Since the mid-thirties Dmanisi seems to have tantalised archaeologists worldwide with fragments of the past. The east Georgian town sits upon a region of pleistocene artifacts such as an ancient tooth belonging to an extinct rhinoceros. It was in 1984 that the veritable powder keg of archaeological interest exploded with the discovery of primitive human tools. This transformed the site into an anthropological haven, as the tools were only a herald of the bounty to come. Since this point, many pieces of ancient history have been uncovered.
The roots of human kind have been re-postulated due Dmanisi’s output of early human fossils. These specimens have raised questions upon the way early humans dispersed out of their prehistoric African focused at the relative beginning of their human legacy. Early discoveries led to a theory of species diversity within early hominids. It was hypothesised at least three distinct species of hominids migrated out of Africa and began to colonise. Yet after the most recent discovery at Dmanisi within an underground den, this concept once again may be modified.
Archaeologist uncovered five early hominids at the site , all of which have important implications towards the prehistoric diversity of early humans. A factor which makes this site unique may be this excavation produced the most intact proto-human skull and also contained four other local hominids for comparison.
The intact Dmanisi skull, aged at 1.8 million years and known only as Skull 5, has been likened to many of its hominid counterparts, a resemblance to Homo habilis, Homo erectus and also possessing a similarity to the earliest known examples of hominids.
Prior to the insight provided by this dig it might seem fossilised hominid bones had been diverse, and many of the specimens collected pertained to a different region or country.

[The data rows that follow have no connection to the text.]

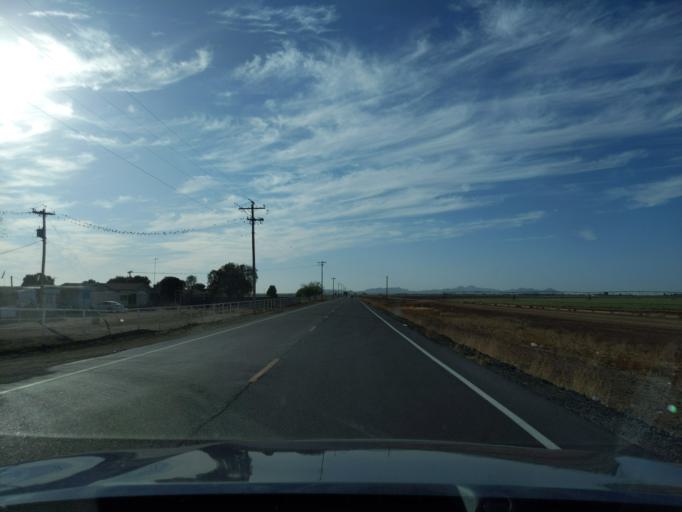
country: US
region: Arizona
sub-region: Pinal County
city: Florence
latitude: 33.1183
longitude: -111.4073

Previously, these factors have led to the assumption that many hominid specimens were actually separate species. To explore these Georgian specimens a team led by David Lordkipanidze applied a similar train of logic toward the five Dmanisi examples.
They assumed that all five belonged to one species, as they shared the same geographic range within the same period of time. Yet each individual displayed a plethora of physical differences from one another, at a magnitude seen within specimens previously reclassified as different species. However, through the comparison of morphological variations observed within modern humans to the striking differences observed in Skull 5 and its counterparts, it was deemed that the physical differences observed within the artifacts were of one species.
This places the legitimacy of many extinct hominid species into question, as earlier theories of hominid speciation was based upon the premise which the observed variation exceeded what is normal within species. However, David Lordkipanidze and his team have shown that it is common for humans to look quite different from one another at a similar level of dissimilarity; this is also observed within chimpanzees.
This may cause many species to be condensed into a single species, which in this case is Homo erectus. Furthermore, it is now believed that the original trio of hominid species that advanced from Africa were actually one species. As the solitary hominid species Homo erectus advanced over the continents, selective pressures caused a change in facial structure and brain size to be promoted. This process varied throughout its entire range, producing differing skull shapes within differing areas. Yet this variation must have been genetically insignificant at the time, possibly led by random genetic drift and sexual selection, as individual populations remained a single species.
Anthropologists usually possess one of two polar inclinations—to simply lump or split specimens. It might be said that the alteration of an accepted theory is the product of one end the spectrum increasing in popularity as concepts commonly sway in and out of favour. Regardless, this discovery provides the innovative data to support a more concise and condensed human family tree to date.
This being said for the purpose of unbiased reasoning, suppose the five Dmanisi hominids were separate species and the observed variations in other specimens were that of speciation. This might imply that these possible species interacted. Raising questions about the way in which early hominid species interacted within their shared environment, would they coexist peacefully or has man always been destined to be the only sentient being of it’s kind? Only sites like Dmanisi may answer this question, with more evidence, theories may be backed more confidently.
Is it possible that this site holds even higher quality specimens; discoveries ready to change perceptions of origin?